- Exercise requirements:
Transcribe word for word the lines below from the line with "(458, 194) none" through the line with "(120, 792) none", ends included.

- Provided records:
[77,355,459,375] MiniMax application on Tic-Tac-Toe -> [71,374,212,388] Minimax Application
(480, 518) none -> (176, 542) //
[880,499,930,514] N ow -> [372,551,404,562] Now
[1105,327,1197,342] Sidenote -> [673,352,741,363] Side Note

==

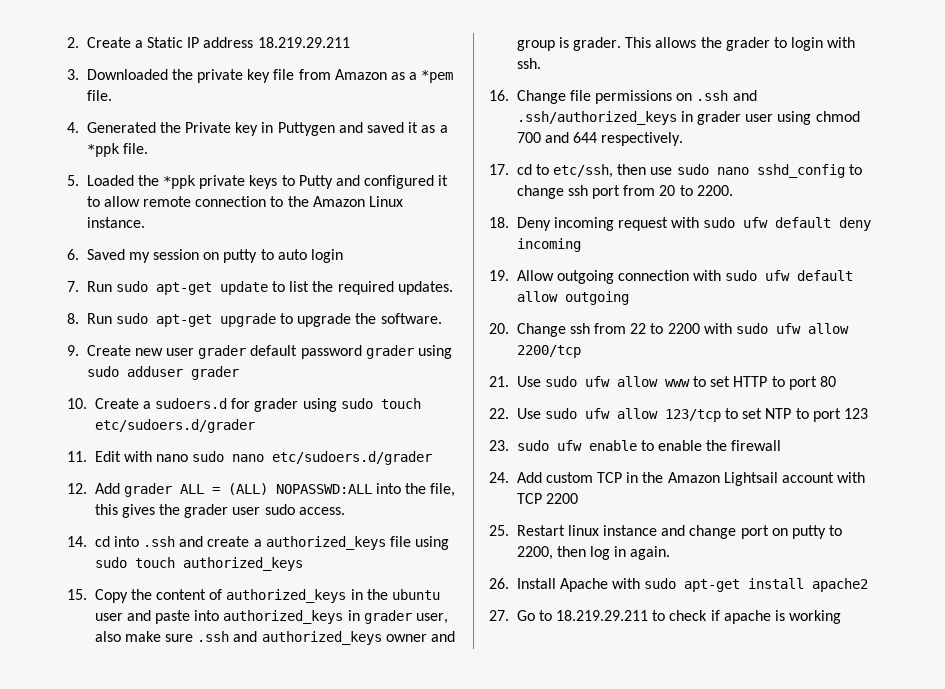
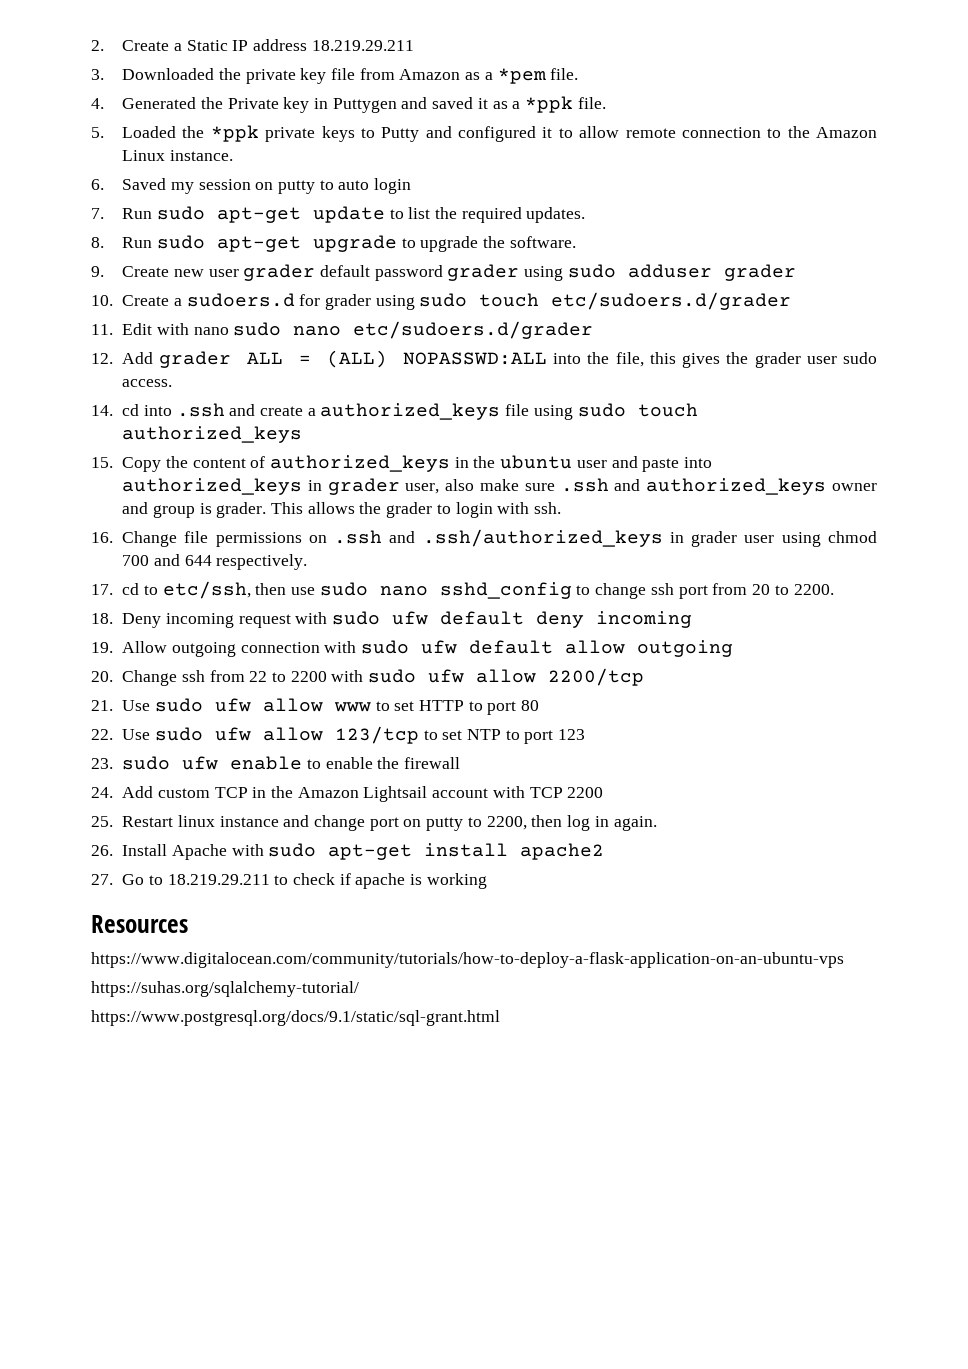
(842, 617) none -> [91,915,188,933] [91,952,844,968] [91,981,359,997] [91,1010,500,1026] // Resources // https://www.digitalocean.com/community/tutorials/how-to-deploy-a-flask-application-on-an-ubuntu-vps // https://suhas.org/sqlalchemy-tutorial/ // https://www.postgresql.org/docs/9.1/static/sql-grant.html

...

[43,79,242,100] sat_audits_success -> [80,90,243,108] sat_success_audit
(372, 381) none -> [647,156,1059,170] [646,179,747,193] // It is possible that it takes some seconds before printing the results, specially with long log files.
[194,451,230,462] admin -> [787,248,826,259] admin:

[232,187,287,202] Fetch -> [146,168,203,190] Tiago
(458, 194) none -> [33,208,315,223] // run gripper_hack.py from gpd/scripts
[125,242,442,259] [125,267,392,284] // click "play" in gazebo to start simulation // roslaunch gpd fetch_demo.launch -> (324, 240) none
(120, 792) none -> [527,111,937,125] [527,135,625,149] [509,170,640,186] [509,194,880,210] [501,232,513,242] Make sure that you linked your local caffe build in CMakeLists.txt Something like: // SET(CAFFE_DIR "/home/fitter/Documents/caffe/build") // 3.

- Your response:
(458, 194) none -> [33,208,315,223] // run gripper_hack.py from gpd/scripts
[125,242,442,259] [125,267,392,284] // click "play" in gazebo to start simulation // roslaunch gpd fetch_demo.launch -> (324, 240) none
(120, 792) none -> [527,111,937,125] [527,135,625,149] [509,170,640,186] [509,194,880,210] [501,232,513,242] Make sure that you linked your local caffe build in CMakeLists.txt Something like: // SET(CAFFE_DIR "/home/fitter/Documents/caffe/build") // 3.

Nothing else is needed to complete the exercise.